13. Said conjugate of CRISPR-Cas protein-guide RNA(s) complex of claim 1 comprising a mixture of lgRNAs or lgRNA conjugates of various spacers targeting at different loci of target genomes, and/or sequences correlated with drug resistance variants or viral quasispecies of a single locus of target genomes.

14. Said conjugate of CRISPR-Cas protein-guide RNA(s) complex of claim 1, wherein said Cas protein is a recombinant engineered class 2 endonuclease, deactivated class 2 Cas endonuclease, nickase, or Cas-effector fusion protein.

15. Said conjugate of CRISPR-Cas protein-guide RNA(s) complex of claim 14, wherein said Cas protein is a recombinant engineered endonuclease comprising at least two cysteines, and at least one of the said cysteines are introduced by site directed mutations, and the said cysteines are conjugated with molecules for epitope masking and/or targeted delivery.

16. Said conjugate(s) of a CRISPR-Cas protein-guide RNA complex of claim 1, wherein said complex is PEGylated.

17. Said conjugate(s) of CRISPR-Cas protein-guide RNA(s) complex of claim 1 comprising covalently linked molecules for targeted cellular delivery.

18. Pharmaceutical agents comprising conjugates of a CRISPR-Cas protein-guide RNA complex.

19. Pharmaceutical agents comprising guide RNA conjugates and mRNA, plasmid, or viral vector encoding Cas protein to form said conjugate(s) of CRISPR-Cas protein-guide RNA complex of claim 18 in targeted cells.

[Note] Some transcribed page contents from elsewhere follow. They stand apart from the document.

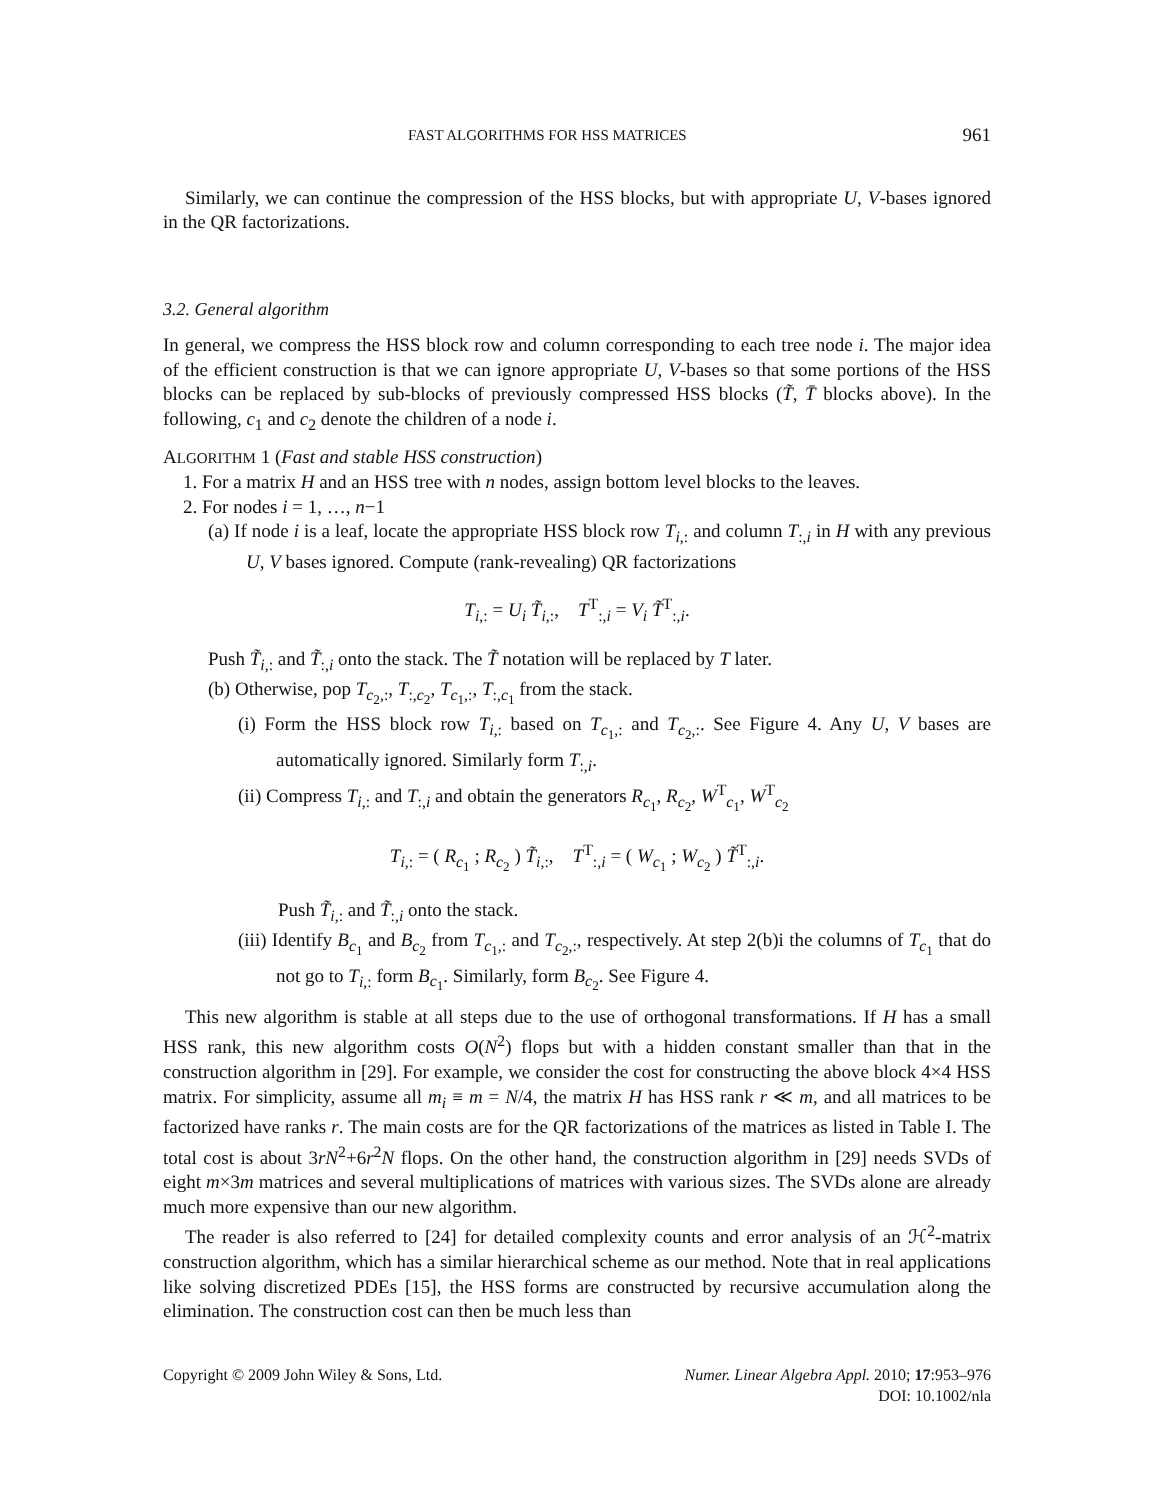FAST ALGORITHMS FOR HSS MATRICES 961
Similarly, we can continue the compression of the HSS blocks, but with appropriate U, V-bases ignored in the QR factorizations.
3.2. General algorithm
In general, we compress the HSS block row and column corresponding to each tree node i. The major idea of the efficient construction is that we can ignore appropriate U, V-bases so that some portions of the HSS blocks can be replaced by sub-blocks of previously compressed HSS blocks (T̃, T̄ blocks above). In the following, c<sub>1</sub> and c<sub>2</sub> denote the children of a node i.
ALGORITHM 1 (Fast and stable HSS construction)
1. For a matrix H and an HSS tree with n nodes, assign bottom level blocks to the leaves.
2. For nodes i = 1, …, n−1
(a) If node i is a leaf, locate the appropriate HSS block row T<sub>i,:</sub> and column T<sub>:,i</sub> in H with any previous U, V bases ignored. Compute (rank-revealing) QR factorizations
T<sub>i,:</sub> = U<sub>i</sub> T̃<sub>i,:</sub>, T<sup>T</sup><sub>:,i</sub> = V<sub>i</sub> T̃<sup>T</sup><sub>:,i</sub>.
Push T̃<sub>i,:</sub> and T̃<sub>:,i</sub> onto the stack. The T̃ notation will be replaced by T later.
(b) Otherwise, pop T<sub>c<sub>2</sub>,:</sub>, T<sub>:,c<sub>2</sub></sub>, T<sub>c<sub>1</sub>,:</sub>, T<sub>:,c<sub>1</sub></sub> from the stack.
(i) Form the HSS block row T<sub>i,:</sub> based on T<sub>c<sub>1</sub>,:</sub> and T<sub>c<sub>2</sub>,:</sub>. See Figure 4. Any U, V bases are automatically ignored. Similarly form T<sub>:,i</sub>.
(ii) Compress T<sub>i,:</sub> and T<sub>:,i</sub> and obtain the generators R<sub>c<sub>1</sub></sub>, R<sub>c<sub>2</sub></sub>, W<sup>T</sup><sub>c<sub>1</sub></sub>, W<sup>T</sup><sub>c<sub>2</sub></sub>
T<sub>i,:</sub> = ( R<sub>c<sub>1</sub></sub> ; R<sub>c<sub>2</sub></sub> ) T̃<sub>i,:</sub>, T<sup>T</sup><sub>:,i</sub> = ( W<sub>c<sub>1</sub></sub> ; W<sub>c<sub>2</sub></sub> ) T̃<sup>T</sup><sub>:,i</sub>.
Push T̃<sub>i,:</sub> and T̃<sub>:,i</sub> onto the stack.
(iii) Identify B<sub>c<sub>1</sub></sub> and B<sub>c<sub>2</sub></sub> from T<sub>c<sub>1</sub>,:</sub> and T<sub>c<sub>2</sub>,:</sub>, respectively. At step 2(b)i the columns of T<sub>c<sub>1</sub></sub> that do not go to T<sub>i,:</sub> form B<sub>c<sub>1</sub></sub>. Similarly, form B<sub>c<sub>2</sub></sub>. See Figure 4.
This new algorithm is stable at all steps due to the use of orthogonal transformations. If H has a small HSS rank, this new algorithm costs O(N<sup>2</sup>) flops but with a hidden constant smaller than that in the construction algorithm in [29]. For example, we consider the cost for constructing the above block 4×4 HSS matrix. For simplicity, assume all m<sub>i</sub> ≡ m = N/4, the matrix H has HSS rank r ≪ m, and all matrices to be factorized have ranks r. The main costs are for the QR factorizations of the matrices as listed in Table I. The total cost is about 3rN<sup>2</sup>+6r<sup>2</sup>N flops. On the other hand, the construction algorithm in [29] needs SVDs of eight m×3m matrices and several multiplications of matrices with various sizes. The SVDs alone are already much more expensive than our new algorithm.
The reader is also referred to [24] for detailed complexity counts and error analysis of an ℋ<sup>2</sup>-matrix construction algorithm, which has a similar hierarchical scheme as our method. Note that in real applications like solving discretized PDEs [15], the HSS forms are constructed by recursive accumulation along the elimination. The construction cost can then be much less than
Copyright © 2009 John Wiley & Sons, Ltd. Numer. Linear Algebra Appl. 2010; 17:953–976
DOI: 10.1002/nla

20. A method of gene editing with conjugates of a CRISPR-Cas protein guide RNA complex, comprising the following steps: a. cleaving DNA to be edited, leading to a double strand break or a nick; b. hybridizing the resulting single DNA strand of the cleavage product with the 3'-homology arm of conjugated donor template and extending the 3'-end of complementary broken strand using said template to edit the target gene by introducing insertions, deletions or point mutations included in the gene editing sequence.